Here's a matrix of the ten notes and the ratios one to the other:
The ten note scale is from top to bottom on the left: 1:1, 15:13 8:7 26:21 9:7 10:7 3:2 12:7 13:7 27:14 and 2:1. This set can also be thought of as 14:14 15:14 16:14 26:21 18:14 20:14 21:14 24:14 26:14 27:14 28:14, almost all a part of the overtone series. The key difference is that the root of the scale, 14:14, is the seventh overtone of the other notes in the scale, instead of the first. Putting that 7th in the base shakes things up a bit.

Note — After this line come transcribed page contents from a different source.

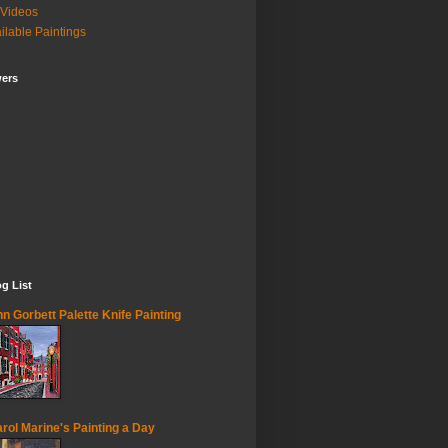
Videos
ilable Paintings
wers
g List
n Gorbett Palette Knife Painting
rol Marine's Painting a Day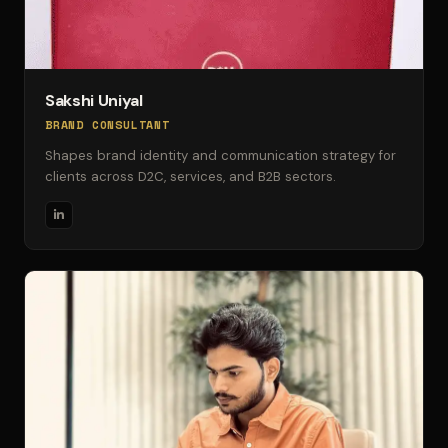
Sakshi Uniyal
BRAND CONSULTANT
Shapes brand identity and communication strategy for
clients across D2C, services, and B2B sectors.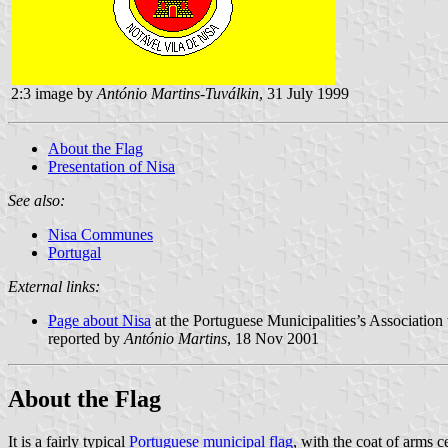
2:3 image by
António Martins-Tuválkin
, 31 July 1999
About the Flag
Presentation of Nisa
See also:
Nisa Communes
Portugal
External links:
Page about Nisa
at the Portuguese Municipalities’s Association 
reported by
António Martins
, 18 Nov 2001
About the Flag
It is a fairly typical
Portuguese municipal flag
, with the coat of arms c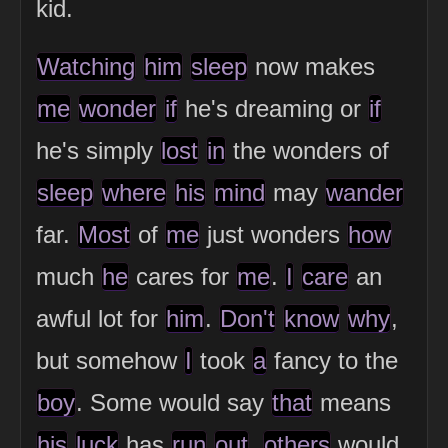
kid.
Watching
him
sleep
now makes
me
wonder
if
he's dreaming or
if
he's simply
lost
in
the wonders of
sleep
where
his
mind
may
wander
far.
Most
of
me
just wonders
how
much
he
cares for
me
.
I
care
an
awful lot for
him
.
Don't
know
why
,
but somehow
I
took
a
fancy to the
boy
. Some would say
that
means
his
luck
has
run
out
,
others
would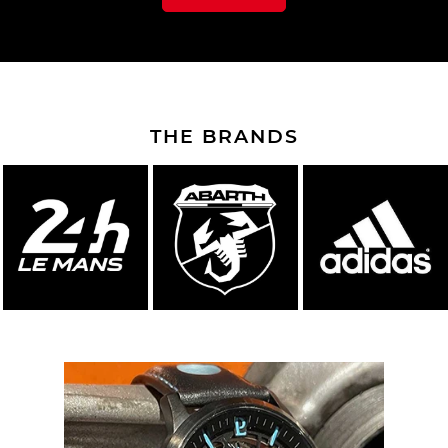
THE BRANDS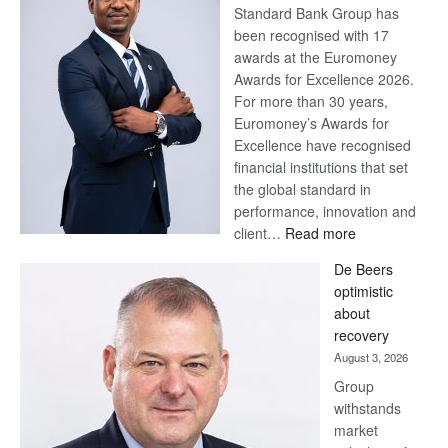
Standard Bank Group has
been recognised with 17
awards at the Euromoney
Awards for Excellence 2026.
For more than 30 years,
Euromoney’s Awards for
Excellence have recognised
financial institutions that set
the global standard in
performance, innovation and
:
client…
Read more
Standard
De Beers
Bank
optimistic
wins
about
17
recovery
awards
August 3, 2026
at
Group
Euromoney
withstands
Awards
market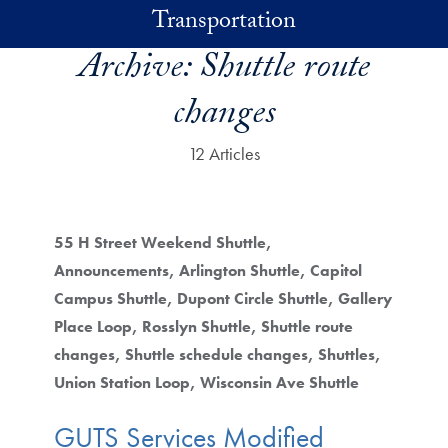
Skip to main content
Transportation
Archive:
Shuttle route
changes
12 Articles
55 H Street Weekend Shuttle
Announcements
Arlington Shuttle
Capitol
Campus Shuttle
Dupont Circle Shuttle
Gallery
Place Loop
Rosslyn Shuttle
Shuttle route
changes
Shuttle schedule changes
Shuttles
Union Station Loop
Wisconsin Ave Shuttle
GUTS Services Modified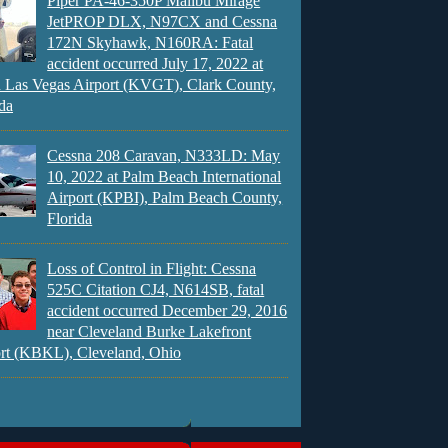
Piper PA-46-350P Malibu Mirage
JetPROP DLX, N97CX and Cessna
172N Skyhawk, N160RA: Fatal
accident occurred July 17, 2022 at
 Las Vegas Airport (KVGT), Clark County,
da
Cessna 208 Caravan, N333LD: May
10, 2022 at Palm Beach International
Airport (KPBI), Palm Beach County,
Florida
Loss of Control in Flight: Cessna
525C Citation CJ4, N614SB, fatal
accident occurred December 29, 2016
near Cleveland Burke Lakefront
rt (KBKL), Cleveland, Ohio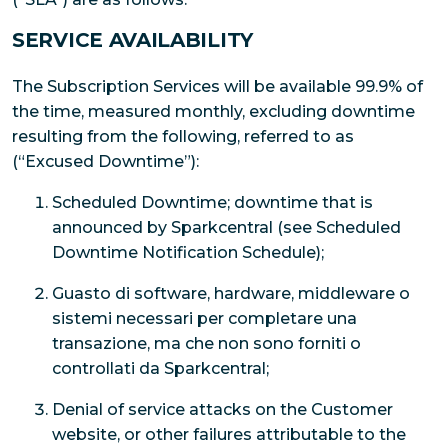
SERVICE AVAILABILITY
The Subscription Services will be available 99.9% of
the time, measured monthly, excluding downtime
resulting from the following, referred to as
(“Excused Downtime”):
Scheduled Downtime; downtime that is
announced by Sparkcentral (see Scheduled
Downtime Notification Schedule);
Guasto di software, hardware, middleware o
sistemi necessari per completare una
transazione, ma che non sono forniti o
controllati da Sparkcentral;
Denial of service attacks on the Customer
website, or other failures attributable to the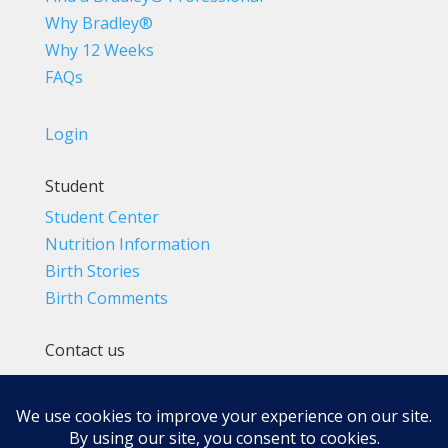
Why Bradley®
Why 12 Weeks
FAQs
Login
Student
Student Center
Nutrition Information
Birth Stories
Birth Comments
Contact us
(800) 4-A-BIRTH | (818) 788-6662
Info@BradleyMethod.com
Box 4014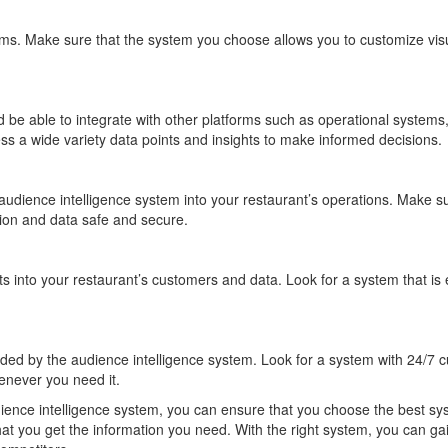
ems. Make sure that the system you choose allows you to customize visua
ld be able to integrate with other platforms such as operational syste
ess a wide variety data points and insights to make informed decisions.
 audience intelligence system into your restaurant’s operations. Make 
ation and data safe and secure.
s into your restaurant’s customers and data. Look for a system that is 
ded by the audience intelligence system. Look for a system with 24/7 cu
enever you need it.
dience intelligence system, you can ensure that you choose the best sys
hat you get the information you need. With the right system, you can ga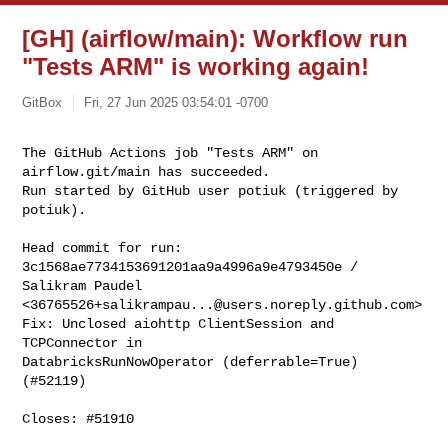
[GH] (airflow/main): Workflow run
"Tests ARM" is working again!
GitBox
Fri, 27 Jun 2025 03:54:01 -0700
The GitHub Actions job "Tests ARM" on 
airflow.git/main has succeeded.

Run started by GitHub user potiuk (triggered by 
potiuk).
Head commit for run:

3c1568ae7734153691201aa9a4996a9e4793450e / 
Salikram Paudel 

<
36765526+salikrampau...@users.noreply.github.com
>

Fix: Unclosed aiohttp ClientSession and 
TCPConnector in 

DatabricksRunNowOperator (deferrable=True) 
(#52119)

Closes: #51910
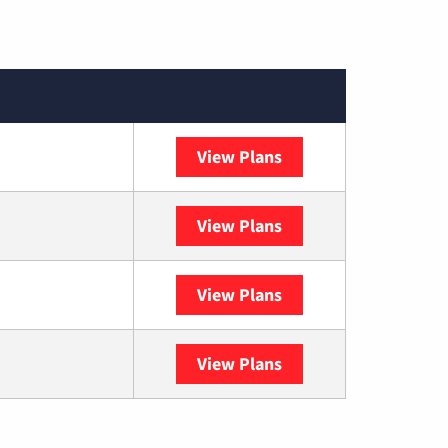
View Plans
XFINITY
View Plans
DISH
View Plans
DIRECTV
View Plans
YouTube TV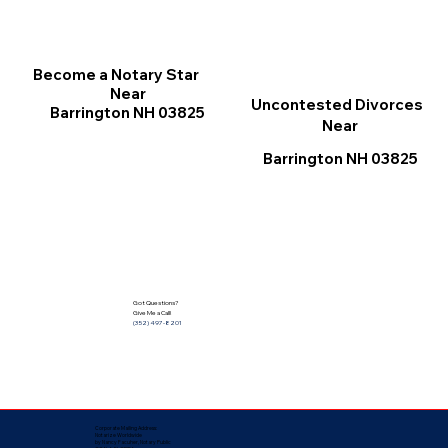
Become a Notary Star
Near
Uncontested Divorces
Barrington NH 03825
Near
Barrington NH 03825
Got Questions?
Give Me a Call!
(352) 497-8201
Corporate Mailing Address:
Notarize Worldwide
by Nancy Facuher, Notary Public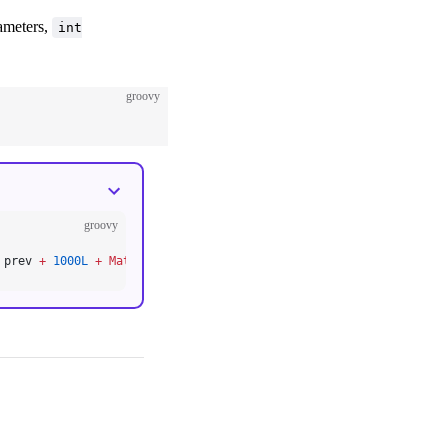
rameters,
int
groovy
groovy
 prev 
+
 1000L
 +
 MathHelper.
lfloor(
Math.
pow(
2.0
, i 
/
 2.0F
 +
 3
)) }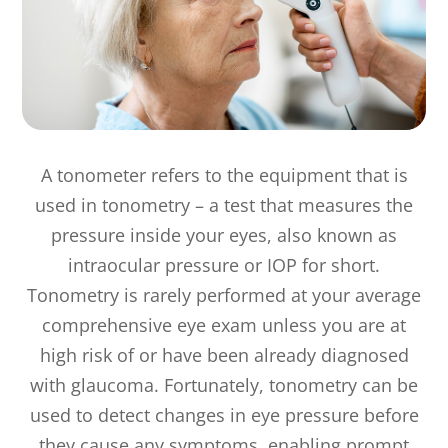
A tonometer refers to the equipment that is
used in tonometry – a test that measures the
pressure inside your eyes, also known as
intraocular pressure or IOP for short.
Tonometry is rarely performed at your average
comprehensive eye exam unless you are at
high risk of or have been already diagnosed
with glaucoma. Fortunately, tonometry can be
used to detect changes in eye pressure before
they cause any symptoms, enabling prompt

And I can move it around to reinforce the harmonic series for contrast.
The piece starts out with a mode made up of stacked fourths, and proceeds to change them. Here's the list, with the number indicating the scale degree out of the ten in the matrix.
For the second one, 26A583, I move the bass down to the 12:7, so it's consonant with the other notes in the series. 26A583 is made up of the ratios 15:14 10:7 27:14 9:7 12:7 8:7. But if you assume the 12:7 is in the bass, then the ratios relative to that 8:7 become 5:4 5:3 9:8 3:2 1:1 4:3. Those are all in the harmonic series relative to the A at scale degree 8, except for the 4:3, which is not. But it sounds so sweet I had to leave it in. All these five or six note scales, derived from the ten, were chosen because they sound good in stacked fourth chords. I just couldn't resist the 4:3 relative to the root on A. It's not too removed from the overtone series after all.
The bass moves back to the 1:1 for a while, until about 3/4 of the way through when it shifts to 615837, when I use the 8:7 in the bass. The ratios relative to the 8:7 for that set of six notes are 5:4 7:4 9:8 3:2 1:1 21:16. That 21:16 is not in the overtone series. And it's a 64:63 away from a 4:3 above the 1:1 in the scale. But it's close enough to fake it in this context as part of the melodic flow.